Professor Charles van Onselen

Charles van Onselen holds a B.Sc. and U.E.D. from Rhodes University, a B.A. Hons. (Wits), a D.Phil. from Oxford University and a D.Lit.(Honoris Causa) from Rhodes University.  He is the author of articles in leading international journals devoted to historical studies including the American Historical Review, Annales, The Historical Journal and Past and Present,  History Workshop Journal and the  Law and History Review.

Book authored by him include Chibaro: African Mine Labour in Southern Rhodesia 1900-1933 (London 1976);  New Babylon and New Nineveh:  Studies in the Social and Economic History of the Witwatersrand, 1886-1914 (London and New York City 1982, reprinted, Johannesburg 2001); The Seed is Mine:  The Life of Kas Maine, A South African Sharecropper, 1894-1985 (London, Johannesburg and New York 1996); The Small Matter of a Horse:  The Life of ‘Nongoloza’ Mathebula, 1867-1948 (first published in Johannesburg 1984 and republished in Pretoria 2008); The Fox and the Flies; The World of Joseph Silver, Racketeer and Psychopath (London, Johannesburg and New York, 2007); and Masked Raiders:  Irish Banditry in Southern Africa 1880-1899 (Cape Town, 2010).

Recent publications include Showdown at the Red Lion: The Life and Times of Jack McLoughlin (Jonathan Ball, 2015); The Cowboy Capitalist: John Hays Hammond, The American West, and the Jameson Raid (Jonathan Ball, 2017) and The Night Trains - Moving Mozambican Miners to and From the Witwatersrand Mines, 1902-1955 (Jonathan Ball, 2019). 

He has been the recipient of the Trevor Reese Memorial Prize for Commonwealth and Imperial History (1984) as well as the Sunday Times (Johannesburg) Alan Paton prize for non-fiction (1997) and the Herskovitz Prize of the African Studies Association of America (1997).  The Fox and the Flies was short listed for the Alan Paton Prize (2008) and the Bill Venter Literary Award (2010).

In 2002 and 2009 he was accorded an ‘A’ rating as a social scientist by the National Research Foundation of South Africa. This rating was reconfirmed in 2009. He has also been a Visiting Fellow at Yale University (1978), Smuts Visiting Fellow, Churchill College Cambridge (1989),  Visiting Professor at the Ecole de Hautes Etudes en Sciences Sociales in Paris (1991), at Magdalen College, Oxford (2005);  and the Stellenbosch Institute for Advanced Study (2007).  In 1998 he was elected a member of the Royal Society of South Africa and, in 2012, invited to be the inaugural Oppenheimer Fellow in the W.E.B Du Bois Institute for African and African-American Studies at Harvard University.
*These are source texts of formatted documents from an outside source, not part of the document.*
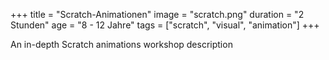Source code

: +++
title = "Scratch-Animationen"
image = "scratch.png"
duration = "2 Stunden"
age = "8 - 12 Jahre"
tags = ["scratch", "visual", "animation"]
+++

An in-depth Scratch animations workshop description
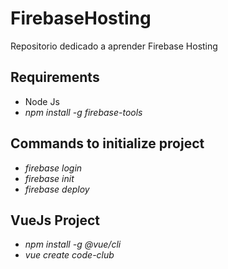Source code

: # FirebaseHosting
Repositorio dedicado a aprender Firebase Hosting

## Requirements
* Node Js
* _npm install -g firebase-tools_

## Commands to initialize project
* _firebase login_
* _firebase init_
* _firebase deploy_


## VueJs Project
* _npm install -g @vue/cli_
* _vue create code-club_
Charles van Onselen has been a Research Professor in the Faculty of Humanities at the University of Pretoria since 1999.

As of 2023, Professor van Onselen was working to complete a trilogy of works on the historical relationship between anglophone, capitalist, industrial, urbanized, Protestant South Africa and commercial, rural, lusophone, Catholic Mozambique between c. 1866 and 1975. Vol. 1 – ‘The Makings of an African Tragedy’ documents aspects of the economic history of the two countries. Vol. 11 – ‘Through the Turnstiles of the Mind’ – uses case studies of South African tourism in Mozambique and the rise and fall of Lourenço Marques Radio to illustrate ways in which whites on the Highveld experienced the freedoms of the neighbouring country. Vol 111 – ‘The Quest for Wealth without Work’ – is a history of the South African white working-class’s engagement with the Lourenço Marques Lottery – between c. 1914 and 1963.

This trilogy is scheduled to be published by Jonathan Ball Publishers, of Cape Town and Johannesburg, as a boxed set, in March 2023.